Every day should have one. The combination of all these different moments, which might not seem defining at that time, are essential for who I am today and who I’ll be in the future.  I also believe in letting yourself be transported by life’s river rapids. You get tossed around a little, but when you make it out the other end – even if somewhat bruised – you feel exhilarated. Taking calculated risks usually carries rewards.

Which has been your most recognized hospitality design project?

This is difficult to answer, as every project has its positive aspects and its downsides. My favorite interior design projects are those where we can really make a difference and where our team is valued and trusted. If we would go down the recognition route, it would probably be the Peninsula Hotel in Hong Kong, but you should ask me this question again in a couple of years!

A suite at the Marriott, Park Lane in London

The reason Airbnb has had such success is simply because it presented guests a better “box” at a more competitive price than what the typical hotel experience was offering.

How is the hospitality design industry changing and how is RPW staying competitive?

If people focus on what the core principle of hospitality is, really not that much has changed. What has changed is the unfortunate prevalence of marketing and branding trends and trying to put guests into “boxes” according to generational means or stylistic preference.

Guests still want the same thing as ever- an experience that meets or exceeds their expectations and at the price point they’re prepared to pay. At the center of good hospitality design is the ability to give guests the best experience throughout their stay, through comfort, interior design and attention to their needs.

I feel that  the hospitality industry is pushing towards greater and greater segmentation, rather than understanding that they should simply concentrate on improving delivery of the core principles of hospitality! The reason Airbnb has had such success is simply because it presented guests a better “box” at a more competitive price than what the typical hotel experience was offering. There’s no need to overthink design approaches with useless new trends, as these will only distract you from what’s essential for outstanding hospitality design – a great General Manager who inspires a team to deliver intelligent service and such high standards that you’ll be delighted to pay a premium.

A suite at the London Marriott County Hall

I don’t want us to have a recognizable style because that’s utterly boring

What inspires you in your hospitality design work?

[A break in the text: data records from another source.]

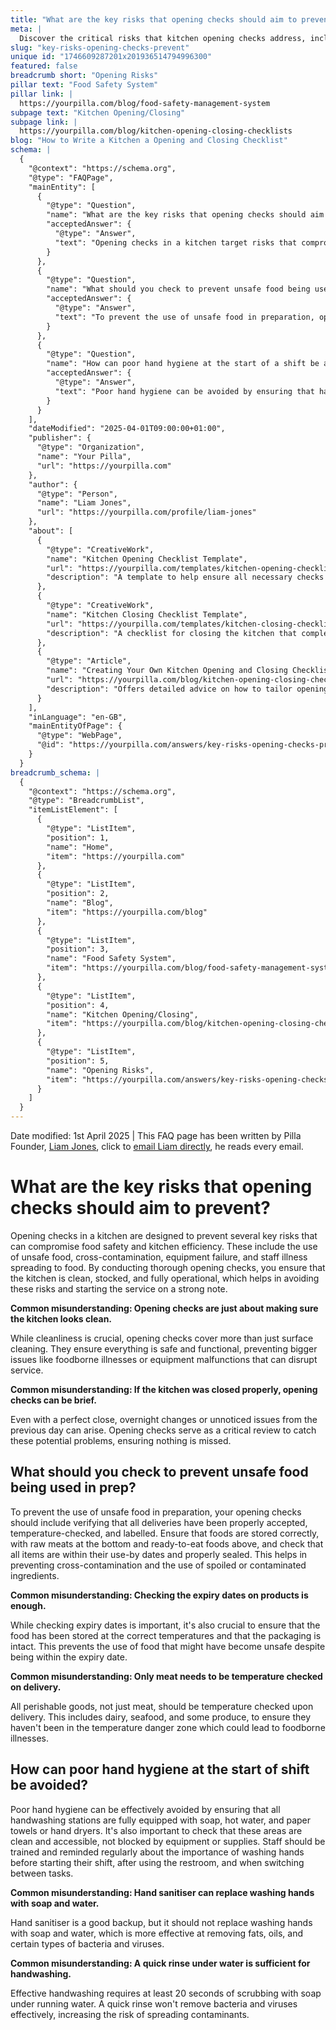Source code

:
 ```yaml
---
title: "What are the key risks that opening checks should aim to prevent?"
meta: |
  Discover the critical risks that kitchen opening checks address, including unsafe food use, cross-contamination, and equipment failure, to enhance food safety and efficiency.
slug: "key-risks-opening-checks-prevent"
unique id: "1746609287201x201936514794996300"
featured: false
breadcrumb short: "Opening Risks"
pillar text: "Food Safety System"
pillar link: |
  https://yourpilla.com/blog/food-safety-management-system
subpage text: "Kitchen Opening/Closing"
subpage link: |
  https://yourpilla.com/blog/kitchen-opening-closing-checklists
blog: "How to Write a Kitchen a Opening and Closing Checklist"
schema: |
  {
    "@context": "https://schema.org",
    "@type": "FAQPage",
    "mainEntity": [
      {
        "@type": "Question",
        "name": "What are the key risks that opening checks should aim to prevent?",
        "acceptedAnswer": {
          "@type": "Answer",
          "text": "Opening checks in a kitchen target risks that compromise food safety and efficiency, including the use of unsafe food, cross-contamination, equipment failure, and the spread of illness among staff. The checks ensure the kitchen is clean, stocked, and fully operational, which helps in avoiding these issues and ensures a strong start to service."
        }
      },
      {
        "@type": "Question",
        "name": "What should you check to prevent unsafe food being used in preparation?",
        "acceptedAnswer": {
          "@type": "Answer",
          "text": "To prevent the use of unsafe food in preparation, opening checks should include verifying that all deliveries are properly accepted, temperature-checked, and labelled. Foods need to be stored correctly to prevent cross-contamination. It is crucial not just to rely on expiry dates but also to ensure that foods are stored at the right temperatures and that packaging is intact."
        }
      },
      {
        "@type": "Question",
        "name": "How can poor hand hygiene at the start of a shift be avoided?",
        "acceptedAnswer": {
          "@type": "Answer",
          "text": "Poor hand hygiene can be avoided by ensuring that handwashing stations are fully equipped and accessible. Regular training and reminders for staff on the importance of washing hands with soap and water before starting their shift, after using the restroom, and when switching tasks are essential. Hand sanitiser should not replace soap and water."
        }
      }
    ],
    "dateModified": "2025-04-01T09:00:00+01:00",
    "publisher": {
      "@type": "Organization",
      "name": "Your Pilla",
      "url": "https://yourpilla.com"
    },
    "author": {
      "@type": "Person",
      "name": "Liam Jones",
      "url": "https://yourpilla.com/profile/liam-jones"
    },
    "about": [
      {
        "@type": "CreativeWork",
        "name": "Kitchen Opening Checklist Template",
        "url": "https://yourpilla.com/templates/kitchen-opening-checklist",
        "description": "A template to help ensure all necessary checks are performed at the start of the day to maintain kitchen safety and efficiency."
      },
      {
        "@type": "CreativeWork",
        "name": "Kitchen Closing Checklist Template",
        "url": "https://yourpilla.com/templates/kitchen-closing-checklist",
        "description": "A checklist for closing the kitchen that complements the opening checks by ensuring everything is set up correctly for the next day."
      },
      {
        "@type": "Article",
        "name": "Creating Your Own Kitchen Opening and Closing Checklists",
        "url": "https://yourpilla.com/blog/kitchen-opening-closing-checklists",
        "description": "Offers detailed advice on how to tailor opening and closing checklists to specific kitchen needs, ensuring all aspects are covered for operational success."
      }
    ],
    "inLanguage": "en-GB",
    "mainEntityOfPage": {
      "@type": "WebPage",
      "@id": "https://yourpilla.com/answers/key-risks-opening-checks-prevent"
    }
  }
breadcrumb_schema: |
  {
    "@context": "https://schema.org",
    "@type": "BreadcrumbList",
    "itemListElement": [
      {
        "@type": "ListItem",
        "position": 1,
        "name": "Home",
        "item": "https://yourpilla.com"
      },
      {
        "@type": "ListItem",
        "position": 2,
        "name": "Blog",
        "item": "https://yourpilla.com/blog"
      },
      {
        "@type": "ListItem",
        "position": 3,
        "name": "Food Safety System",
        "item": "https://yourpilla.com/blog/food-safety-management-system"
      },
      {
        "@type": "ListItem",
        "position": 4,
        "name": "Kitchen Opening/Closing",
        "item": "https://yourpilla.com/blog/kitchen-opening-closing-checklists"
      },
      {
        "@type": "ListItem",
        "position": 5,
        "name": "Opening Risks",
        "item": "https://yourpilla.com/answers/key-risks-opening-checks-prevent"
      }
    ]
  }
---
```


Date modified: 1st April 2025 | This FAQ page has been written by Pilla Founder, [Liam Jones](https://yourpilla.com/profile/liam-jones), click to [email Liam directly](https://mailto:liam@yourpilla.com), he reads every email.

# What are the key risks that opening checks should aim to prevent?

Opening checks in a kitchen are designed to prevent several key risks that can compromise food safety and kitchen efficiency. These include the use of unsafe food, cross-contamination, equipment failure, and staff illness spreading to food. By conducting thorough opening checks, you ensure that the kitchen is clean, stocked, and fully operational, which helps in avoiding these risks and starting the service on a strong note.

**Common misunderstanding: Opening checks are just about making sure the kitchen looks clean.**

While cleanliness is crucial, opening checks cover more than just surface cleaning. They ensure everything is safe and functional, preventing bigger issues like foodborne illnesses or equipment malfunctions that can disrupt service.

**Common misunderstanding: If the kitchen was closed properly, opening checks can be brief.**

Even with a perfect close, overnight changes or unnoticed issues from the previous day can arise. Opening checks serve as a critical review to catch these potential problems, ensuring nothing is missed.

## What should you check to prevent unsafe food being used in prep?

To prevent the use of unsafe food in preparation, your opening checks should include verifying that all deliveries have been properly accepted, temperature-checked, and labelled. Ensure that foods are stored correctly, with raw meats at the bottom and ready-to-eat foods above, and check that all items are within their use-by dates and properly sealed. This helps in preventing cross-contamination and the use of spoiled or contaminated ingredients.

**Common misunderstanding: Checking the expiry dates on products is enough.**

While checking expiry dates is important, it's also crucial to ensure that the food has been stored at the correct temperatures and that the packaging is intact. This prevents the use of food that might have become unsafe despite being within the expiry date.

**Common misunderstanding: Only meat needs to be temperature checked on delivery.**

All perishable goods, not just meat, should be temperature checked upon delivery. This includes dairy, seafood, and some produce, to ensure they haven't been in the temperature danger zone which could lead to foodborne illnesses.

## How can poor hand hygiene at the start of shift be avoided?

Poor hand hygiene can be effectively avoided by ensuring that all handwashing stations are fully equipped with soap, hot water, and paper towels or hand dryers. It's also important to check that these areas are clean and accessible, not blocked by equipment or supplies. Staff should be trained and reminded regularly about the importance of washing hands before starting their shift, after using the restroom, and when switching between tasks.

**Common misunderstanding: Hand sanitiser can replace washing hands with soap and water.**

Hand sanitiser is a good backup, but it should not replace washing hands with soap and water, which is more effective at removing fats, oils, and certain types of bacteria and viruses.

**Common misunderstanding: A quick rinse under water is sufficient for handwashing.**

Effective handwashing requires at least 20 seconds of scrubbing with soap under running water. A quick rinse won't remove bacteria and viruses effectively, increasing the risk of spreading contaminants.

Voracious reading and keeping my eyes open in reality and the alternative reality, the internet. Plus lots of travel, of course!

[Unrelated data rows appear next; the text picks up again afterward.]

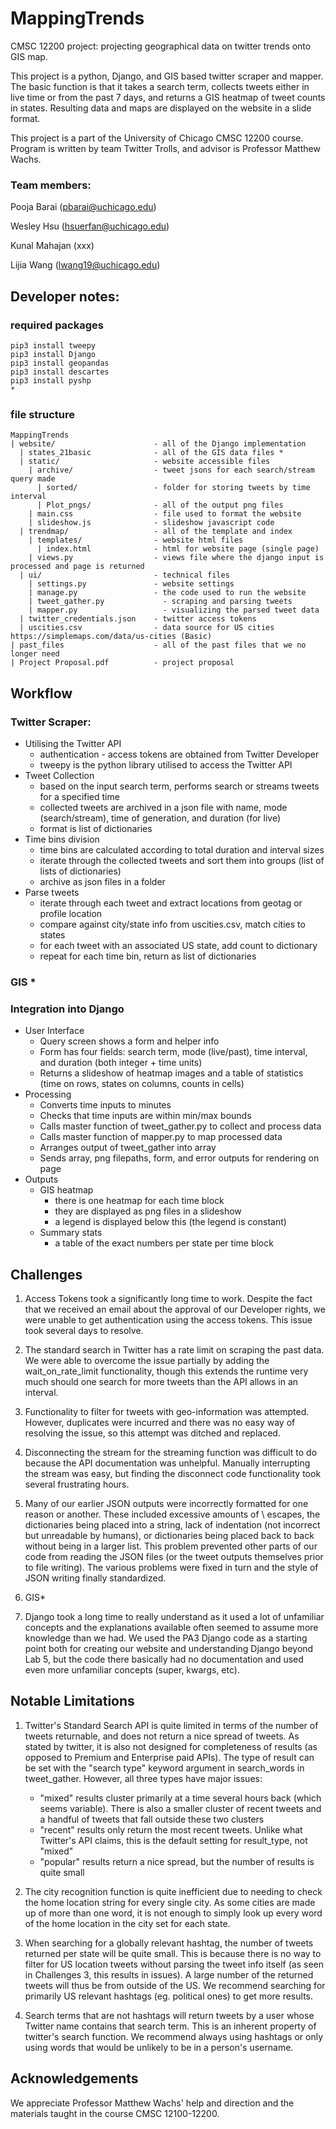 # MappingTrends
CMSC 12200 project: projecting geographical data on twitter trends onto GIS map.

This project is a python, Django, and GIS based twitter scraper and mapper. The basic function is that it takes a search term, collects tweets either in live time or from the past 7 days, and returns a GIS heatmap of tweet counts in states. Resulting data and maps are displayed on the website in a slide format.

This project is a part of the University of Chicago CMSC 12200 course. Program is written by team Twitter Trolls, and advisor is Professor Matthew Wachs.

### Team members:
Pooja Barai (pbarai@uchicago.edu)

Wesley Hsu (hsuerfan@uchicago.edu)

Kunal Mahajan (xxx)

Lijia Wang (lwang19@uchicago.edu)

## Developer notes:

### required packages

```
pip3 install tweepy
pip3 install Django
pip3 install geopandas
pip3 install descartes
pip3 install pyshp
*
```

### file structure

```
MappingTrends
| website/                      - all of the Django implementation
  | states_21basic              - all of the GIS data files *
  | static/                     - website accessible files
    | archive/                  - tweet jsons for each search/stream query made
      | sorted/                 - folder for storing tweets by time interval
      | Plot_pngs/              - all of the output png files
    | main.css                  - file used to format the website
    | slideshow.js              - slideshow javascript code
  | trendmap/                   - all of the template and index
    | templates/                - website html files
      | index.html              - html for website page (single page)
    | views.py                  - views file where the django input is processed and page is returned
  | ui/                         - technical files
    | settings.py               - website settings
    | manage.py                 - the code used to run the website
	| tweet_gather.py             - scraping and parsing tweets
	| mapper.py                   - visualizing the parsed tweet data
  | twitter_credentials.json    - twitter access tokens
  | uscities.csv                - data source for US cities https://simplemaps.com/data/us-cities (Basic)
| past_files                    - all of the past files that we no longer need
| Project Proposal.pdf          - project proposal
```

## Workflow

### Twitter Scraper:
 - Utilising the Twitter API
    - authentication - access tokens are obtained from Twitter Developer
    - tweepy is the python library utilised to access the Twitter API
 - Tweet Collection
    - based on the input search term, performs search or streams tweets for a specified time
    - collected tweets are archived in a json file with name, mode (search/stream), time of generation, and duration (for live)
	- format is list of dictionaries
 - Time bins division
    - time bins are calculated according to total duration and interval sizes
    - iterate through the collected tweets and sort them into groups (list of lists of dictionaries)
	- archive as json files in a folder
 - Parse tweets
	- iterate through each tweet and extract locations from geotag or profile location
	- compare against city/state info from uscities.csv, match cities to states
	- for each tweet with an associated US state, add count to dictionary
	- repeat for each time bin, return as list of dictionaries

### GIS *

### Integration into Django
 - User Interface
   - Query screen shows a form and helper info
   - Form has four fields: search term, mode (live/past), time interval, and
      duration (both integer + time units)
   - Returns a slideshow of heatmap images and a table of statistics (time on
      rows, states on columns, counts in cells)
 - Processing
   - Converts time inputs to minutes
   - Checks that time inputs are within min/max bounds
   - Calls master function of tweet_gather.py to collect and process data
   - Calls master function of mapper.py to map processed data
   - Arranges output of tweet_gather into array
   - Sends array, png filepaths, form, and error outputs for rendering on page
  - Outputs
    - GIS heatmap
      - there is one heatmap for each time block
      - they are displayed as png files in a slideshow
      - a legend is displayed below this (the legend is constant)
    - Summary stats
      - a table of the exact numbers per state per time block

## Challenges

1. Access Tokens took a significantly long time to work. Despite the fact that we received an email about the approval of our Developer rights, we were unable to get authentication using the access tokens. This issue took several days to resolve.

2. The standard search in Twitter has a rate limit on scraping the past data. We were able to overcome the issue partially by adding the wait_on_rate_limit functionality, though this extends the runtime very much should one search for more tweets than the API allows in an interval.

3. Functionality to filter for tweets with geo-information was attempted. However, duplicates were incurred and there was no easy way of resolving the issue, so this attempt was ditched and replaced.

4. Disconnecting the stream for the streaming function was difficult to do because the API documentation was unhelpful. Manually interrupting the stream was easy, but finding the disconnect code functionality took several frustrating hours.

5. Many of our earlier JSON outputs were incorrectly formatted for one reason or another. These included excessive amounts of \ escapes, the dictionaries being placed into a string, lack of indentation (not incorrect but unreadable by humans), or dictionaries being placed back to back without being in a larger list. This problem prevented other parts of our code from reading the JSON files (or the tweet outputs themselves prior to file writing). The various problems were fixed in turn and the style of JSON writing finally standardized.

6. GIS*

7. Django took a long time to really understand as it used a lot of unfamiliar concepts and the explanations available often seemed to assume more knowledge than we had. We used the PA3 Django code as a starting point both for creating our website and understanding Django beyond Lab 5, but the code there basically had no documentation and used even more unfamiliar concepts (super, kwargs, etc).

## Notable Limitations

1. Twitter's Standard Search API is quite limited in terms of the number of tweets returnable, and does not return a nice spread of tweets. As stated by twitter, it is also not designed for completeness of results (as opposed to Premium and Enterprise paid APIs). The type of result can be set with the "search type" keyword argument in search_words in tweet_gather. However, all three types have major issues:
    - "mixed" results cluster primarily at a time several hours back (which seems variable). There is also a smaller cluster of recent tweets and a handful of tweets that fall outside these two clusters
    - "recent" results only return the most recent tweets. Unlike what Twitter's API claims, this is the default setting for result_type, not "mixed"
    - "popular" results return a nice spread, but the number of results is quite small

2. The city recognition function is quite inefficient due to needing to check the home location string for every single city. As some cities are made up of more than one word, it is not enough to simply look up every word of the home location in the city set for each state.

3. When searching for a globally relevant hashtag, the number of tweets returned per state will be quite small. This is because there is no way to filter for US location tweets without parsing the tweet info itself (as seen in Challenges 3, this results in issues). A large number of the returned tweets will thus be from outside of the US. We recommend searching for primarily US relevant hashtags (eg. political ones) to get more results.

4. Search terms that are not hashtags will return tweets by a user whose Twitter name contains that search term. This is an inherent property of twitter's search function. We recommend always using hashtags or only using words that would be unlikely to be in a person's username.

## Acknowledgements

We appreciate Professor Matthew Wachs' help and direction and the materials taught in the course CMSC 12100-12200.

What’s your signature design style?

My signature design style is the fact that you won’t be able to tell two projects are done by RPW. I don’t want us to have a recognizable interior design style because we believe that’s utterly boring.

What RPW projects can we look forward to seeing in the future?

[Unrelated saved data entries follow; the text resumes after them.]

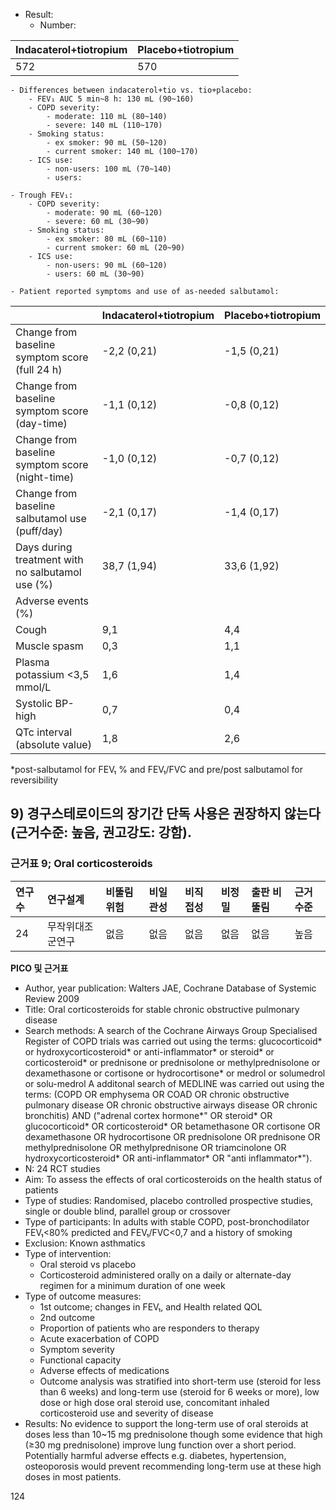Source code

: - Result:
    - Number:

| Indacaterol+tiotropium | Placebo+tiotropium |
|:---|:---|
| 572 | 570 |

    - Differences between indacaterol+tio vs. tio+placebo:
        - FEV₁ AUC 5 min~8 h: 130 mL (90~160)
        - COPD severity:
            - moderate: 110 mL (80~140)
            - severe: 140 mL (110~170)
        - Smoking status:
            - ex smoker: 90 mL (50~120)
            - current smoker: 140 mL (100~170)
        - ICS use:
            - non-users: 100 mL (70~140)
            - users:

    - Trough FEV₁:
        - COPD severity:
            - moderate: 90 mL (60~120)
            - severe: 60 mL (30~90)
        - Smoking status:
            - ex smoker: 80 mL (60~110)
            - current smoker: 60 mL (20~90)
        - ICS use:
            - non-users: 90 mL (60~120)
            - users: 60 mL (30~90)

    - Patient reported symptoms and use of as-needed salbutamol:

| | Indacaterol+tiotropium | Placebo+tiotropium |
|:---|:---|:---|
| Change from baseline symptom score (full 24 h) | -2,2 (0,21) | -1,5 (0,21) |
| Change from baseline symptom score (day-time) | -1,1 (0,12) | -0,8 (0,12) |
| Change from baseline symptom score (night-time) | -1,0 (0,12) | -0,7 (0,12) |
| Change from baseline salbutamol use (puff/day) | -2,1 (0,17) | -1,4 (0,17) |
| Days during treatment with no salbutamol use (%) | 38,7 (1,94) | 33,6 (1,92) |
| Adverse events (%) | | |
| Cough | 9,1 | 4,4 |
| Muscle spasm | 0,3 | 1,1 |
| Plasma potassium <3,5 mmol/L | 1,6 | 1,4 |
| Systolic BP-high | 0,7 | 0,4 |
| QTc interval (absolute value) | 1,8 | 2,6 |

*post-salbutamol for FEV₁ % and FEV₁/FVC and pre/post salbutamol for reversibility

## 9) 경구스테로이드의 장기간 단독 사용은 권장하지 않는다(근거수준: 높음, 권고강도: 강함).

### 근거표 9; Oral corticosteroids

| 연구수 | 연구설계 | 비뚤림 위험 | 비일관성 | 비직접성 | 비정밀 | 출판 비뚤림 | 근거수준 |
|:---|:---|:---|:---|:---|:---|:---|:---|
| 24 | 무작위대조군연구 | 없음 | 없음 | 없음 | 없음 | 없음 | 높음 |

**PICO 및 근거표**

- Author, year publication: Walters JAE, Cochrane Database of Systemic Review 2009
- Title: Oral corticosteroids for stable chronic obstructive pulmonary disease
- Search methods: A search of the Cochrane Airways Group Specialised Register of COPD trials was carried out using the terms: glucocorticoid* or hydroxycorticosteroid* or anti-inflammator* or steroid* or corticosteroid* or prednisone or prednisolone or methylprednisolone or dexamethasone or cortisone or hydrocortisone* or medrol or solumedrol or solu-medrol A additonal search of MEDLINE was carried out using the terms: (COPD OR emphysema OR COAD OR chronic obstructive pulmonary disease OR chronic obstructive airways disease OR chronic bronchitis) AND ("adrenal cortex hormone*" OR steroid* OR glucocorticoid* OR corticosteroid* OR betamethasone OR cortisone OR dexamethasone OR hydrocortisone OR prednisolone OR prednisone OR methylprednisolone OR methylprednisone OR triamcinolone OR hydroxycorticosteroid* OR anti-inflammator* OR "anti inflammator*").
- N: 24 RCT studies
- Aim: To assess the effects of oral corticosteroids on the health status of patients
- Type of studies: Randomised, placebo controlled prospective studies, single or double blind, parallel group or crossover
- Type of participants: In adults with stable COPD, post-bronchodilator FEV₁<80% predicted and FEV₁/FVC<0,7 and a history of smoking
- Exclusion: Known asthmatics
- Type of intervention:
    - Oral steroid vs placebo
    - Corticosteroid administered orally on a daily or alternate-day regimen for a minimum duration of one week
- Type of outcome measures:
    - 1st outcome; changes in FEV₁, and Health related QOL
    - 2nd outcome
    - Proportion of patients who are responders to therapy
    - Acute exacerbation of COPD
    - Symptom severity
    - Functional capacity
    - Adverse effects of medications
    - Outcome analysis was stratified into short-term use (steroid for less than 6 weeks) and long-term use (steroid for 6 weeks or more), low dose or high dose oral steroid use, concomitant inhaled corticosteroid use and severity of disease
- Results: No evidence to support the long-term use of oral steroids at doses less than 10~15 mg prednisolone though some evidence that high (≥30 mg prednisolone) improve lung function over a short period. Potentially harmful adverse effects e.g. diabetes, hypertension, osteoporosis would prevent recommending long-term use at these high doses in most patients.

<PAGE>124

In London, we’re currently renovating the Intercontinental London Park Lane, the Marriott Grosvenor Square, a member’s casino in a listed building in Mayfair, the Royal Air Force Club on Piccadilly and a Hilton Curio in the Docklands.  We’re working on the interior design of 5-star hotels in Hungary, Malta, Georgia and other points in Eastern Europe.

RPW Managing Director, Ariane Steinbeck

I always feel at home wherever people welcome me in theirs!

When you travel, which essentials do you pack?

Red lipstick, my iPad and my signature scent-before anything else.

What do you miss when you’re away from home?

I love traveling and enjoying the concept of hospitality.  I always feel at home wherever people welcome me in theirs! When I go on longer trips, I definitely miss being able to cook. Contact with my family is so much easier these days and I’m rarely away long enough to miss the hugs and kisses.

Business Travel Tips:

  • Take your business trip as the opportunity delivered on a platter to explore new places and cultures!
  • Never ever leave a city without having a good stroll-you never know if you’ll be able to come back and  there is so much to learn from every city and culture.
  • When you see something you really like, buy it.